§ **PROBLEM**: Write out every line of the records below as a numbered list, leaving out blank lines and the pictures.
RECORDS FOR THIS EXERCISE Start Marker
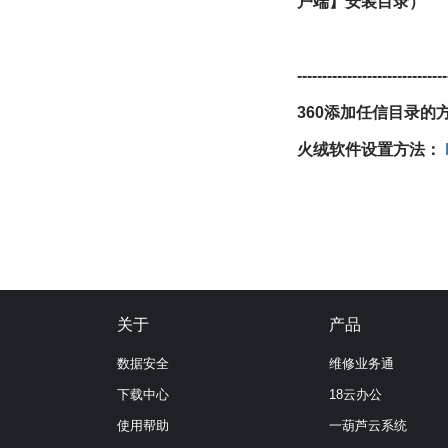
户端】安装目录）
------------------------------
360添加任信目录的
火绒软件设置方法：
关于
产品
数据安全
维修业务通
下载中心
18云办公
使用帮助
一葫芦云系统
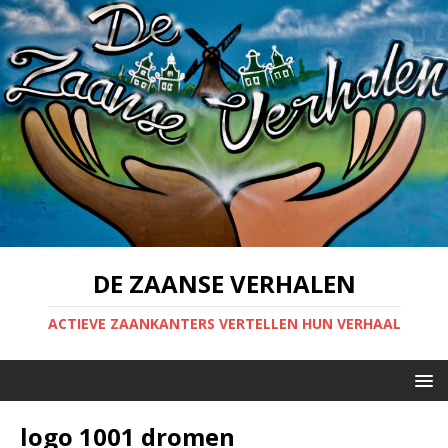
DE ZAANSE VERHALEN
ACTIEVE ZAANKANTERS VERTELLEN HUN VERHAAL
logo 1001 dromen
RECORDS FOR THIS EXERCISE End Marker
§ **RESULT BELOW**:
1. 户端】安装目录）
2. ------------------------------
3. 360添加任信目录的
4. 火绒软件设置方法：
5. 关于
6. 产品
7. 数据安全
8. 维修业务通
9. 下载中心
10. 18云办公
11. 使用帮助
12. 一葫芦云系统
13. DE ZAANSE VERHALEN
14. ACTIEVE ZAANKANTERS VERTELLEN HUN VERHAAL
15. logo 1001 dromen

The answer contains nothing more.